Doch nur wenige Wochen danach zeichnete sich das endgültige Aus des MVZ schon ab, denn mit der Schließung der Frauenheilkundeabteilung zum 23. Februar wurde das Angebot der Praxis bereits heruntergefahren. Über die Nachbesetzung des gynäkologischen Sitzes sollte beraten werden, hatte Seltmann damals noch gesagt. Diese Hoffnung zerschlug sich jedoch ein halbes Jahr später vollends. Gründe für die MVZ-Schließung hatte der Geschäftsführer im Gespräch mit Helbig zunächst nicht genannt. Im Geschäftsbericht der Uniklinik Heidelberg war aber nachzulesen, dass die MVZ gGmbH defizitär arbeitet. Die hohen Defizite hatte Helbig schließlich in einer Pressemitteilung Anfang September auch bestätigt.
Die Übernahme des MVZ durch einen anderen Anbieter am Markt sei möglich
Die Schließung des Medizinischen Versorgungszentrums beherrschte nicht nur den Lindenfelser Bürgermeisterwahlkampf, sondern auch maßgeblich die Arbeit der Stadtverwaltung. Händeringend wurde nach einer Lösung gesucht. Es gab mehrere Telefonate mit der kassenärztlichen Vereinigung Hessen, Landrat Christian Engelhardt, der selbst Verhandlungen führte, sowie den MVZ-Mitarbeitern. Außerdem wurde über die verschiedenen Optionen beraten, informierte die Stadtverwaltung in einer Pressemitteilung vom 5. September.
Es sei möglich, dass ein anderer Anbieter am Markt das MVZ Lindenfels übernimmt und mit eigenem Personal betreibt. Möglich wäre dann auch die Übernahme – zumindest teilweise – des bisherigen Personals. Eine weitere Option sei, dass sich ein Arzt in Lindenfels niederlässt und vorher den Sitz bei der KV beantragt. „Dies wäre sowohl am jetzigen Standort möglich, der Stadtverwaltung liegen aber zwei weitere, Angebote für bereits bekannte und erprobte Praxisstandorte vor“, informierte das Rathaus.
Bis die neue Praxis eröffnet wird, kann es einige Zeit dauern
Der Kreis Bergstraße teilte am 6. September mit, dass es einen kleinen Hoffnungsschimmer gebe. Es gebe Verhandlungen mit mehreren Interessenten, die sich mit verschiedenen Konzepten vorstellen könnten, die hausärztliche Versorgung in Lindenfels weiterzuführen.
Nun konnte also Susan Winkler einen Ärztesitz erhalten. Sie wird als eigenständige Allgemeinmedizinerin die neue Praxis betreiben. Hierfür hat sie die früheren MVZ-Räume angemietet. Winkler war im MVZ als Fachärztin für Innere Medizin auch hausärztlich tätig. Seit Ende November war der Vertrag mit der Ärztin jedoch beendet und sie praktizierte seitdem auch nicht mehr im MVZ.

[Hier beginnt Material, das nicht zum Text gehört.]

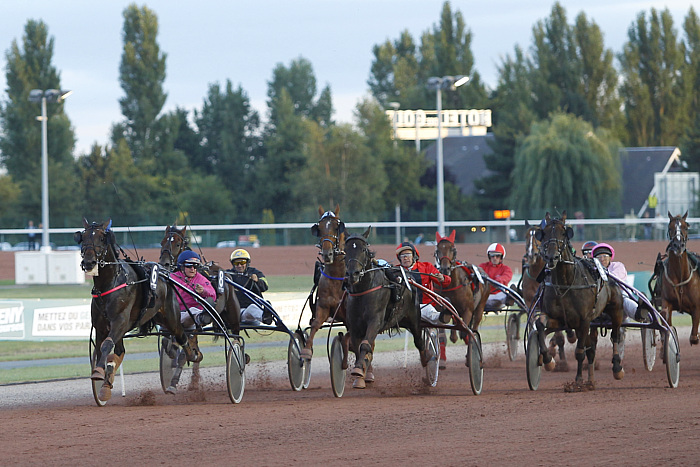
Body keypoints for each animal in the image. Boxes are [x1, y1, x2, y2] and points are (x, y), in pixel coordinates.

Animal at [76, 219, 200, 402]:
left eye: (101, 238)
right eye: (83, 237)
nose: (89, 262)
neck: (110, 283)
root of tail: (165, 275)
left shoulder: (120, 321)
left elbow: (106, 345)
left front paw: (99, 372)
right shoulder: (101, 326)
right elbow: (101, 348)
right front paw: (103, 380)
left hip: (170, 317)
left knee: (181, 335)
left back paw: (192, 354)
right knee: (120, 350)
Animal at [302, 205, 346, 362]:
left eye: (336, 227)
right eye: (319, 228)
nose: (327, 254)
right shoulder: (323, 306)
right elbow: (315, 324)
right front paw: (306, 350)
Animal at [532, 213, 628, 388]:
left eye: (564, 233)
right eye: (544, 233)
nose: (551, 257)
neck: (565, 283)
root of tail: (606, 272)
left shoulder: (584, 321)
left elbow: (579, 352)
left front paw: (578, 381)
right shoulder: (559, 318)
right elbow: (540, 325)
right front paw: (548, 360)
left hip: (616, 310)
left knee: (615, 336)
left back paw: (617, 367)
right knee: (591, 347)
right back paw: (591, 379)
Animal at [656, 212, 700, 348]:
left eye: (686, 227)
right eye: (670, 228)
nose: (678, 245)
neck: (681, 276)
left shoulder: (696, 306)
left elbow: (693, 337)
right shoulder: (666, 301)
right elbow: (665, 319)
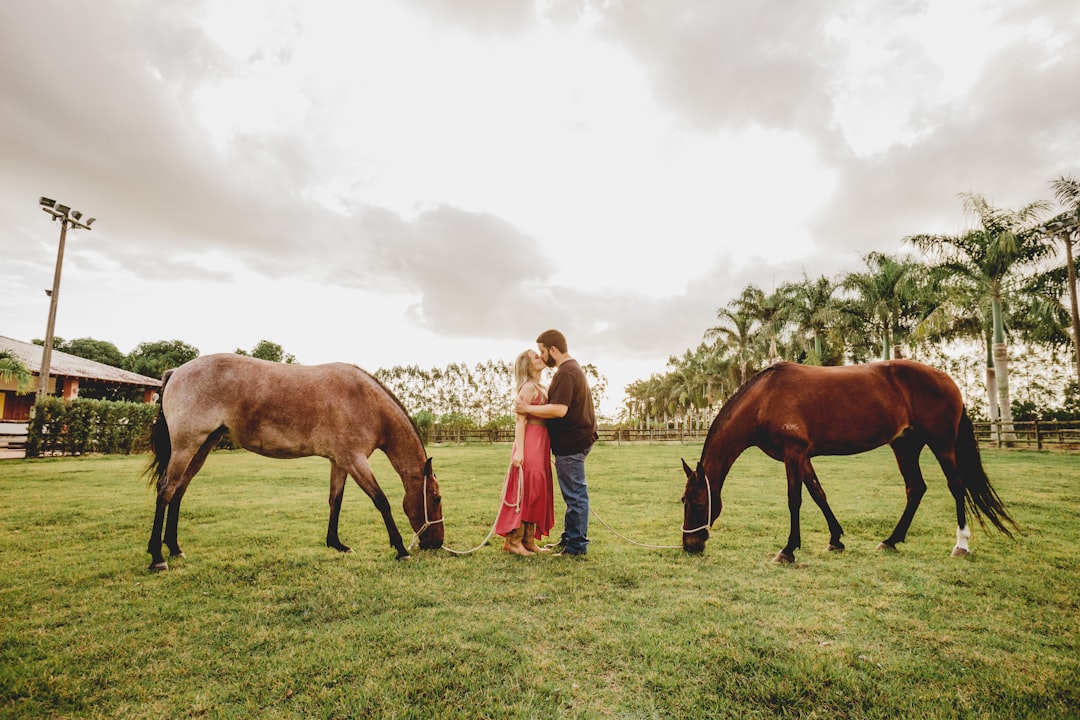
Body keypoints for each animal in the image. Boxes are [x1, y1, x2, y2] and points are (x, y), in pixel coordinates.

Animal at [145, 354, 440, 569]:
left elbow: (335, 501)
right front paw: (400, 549)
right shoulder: (355, 461)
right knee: (166, 490)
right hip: (186, 446)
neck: (365, 401)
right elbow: (381, 501)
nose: (437, 544)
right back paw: (157, 557)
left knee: (179, 491)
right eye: (436, 498)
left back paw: (174, 548)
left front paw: (336, 543)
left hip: (202, 446)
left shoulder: (340, 462)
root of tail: (176, 372)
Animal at [678, 360, 1015, 561]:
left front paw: (788, 550)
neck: (764, 398)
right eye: (683, 500)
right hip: (905, 446)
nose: (690, 546)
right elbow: (818, 494)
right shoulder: (803, 456)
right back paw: (891, 540)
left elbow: (795, 499)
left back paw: (961, 544)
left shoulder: (793, 453)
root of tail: (948, 380)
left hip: (941, 444)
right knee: (915, 488)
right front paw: (835, 539)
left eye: (699, 503)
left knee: (956, 486)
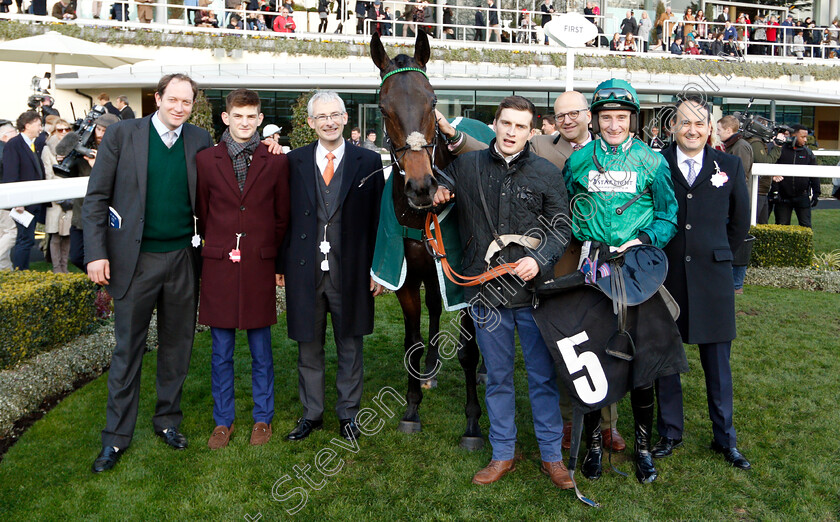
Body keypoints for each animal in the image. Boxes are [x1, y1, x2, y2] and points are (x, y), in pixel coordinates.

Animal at [370, 30, 482, 448]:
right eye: (383, 107)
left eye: (432, 101)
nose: (421, 187)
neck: (422, 216)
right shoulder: (405, 275)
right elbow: (412, 344)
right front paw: (411, 408)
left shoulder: (465, 279)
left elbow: (468, 351)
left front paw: (472, 423)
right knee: (434, 305)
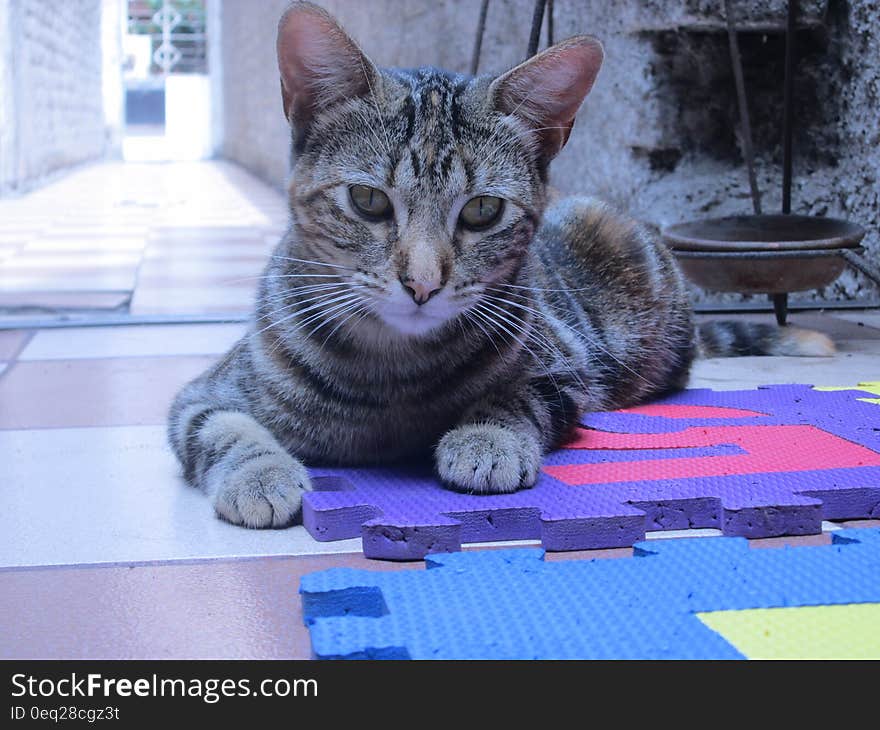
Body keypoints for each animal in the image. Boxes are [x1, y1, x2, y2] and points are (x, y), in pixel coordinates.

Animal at [167, 0, 832, 524]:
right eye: (368, 200)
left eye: (483, 210)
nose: (422, 283)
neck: (388, 373)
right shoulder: (203, 395)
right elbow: (222, 428)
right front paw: (259, 474)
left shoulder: (566, 370)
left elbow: (520, 396)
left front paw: (486, 437)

Allerdings sind die Räume nach der Schließung des MVZ leergeräumt. Der Ärztin steht dann die Aufgabe bevor, sich komplett neu einzurichten – von den Praxisgerätschaften bis zum Stuhl im Wartezimmer. Wie das MVZ-Praxisteam informierte, wird das seine Zeit dauern, voraussichtlich wird die neue Praxis im ersten Quartal des neuen Jahres eröffnet werden können. Auch in Sachen Personal wird es Veränderungen geben. Einzig eine Mitarbeiterin wird als medizinische Fachangestellte der Praxis erhalten bleiben.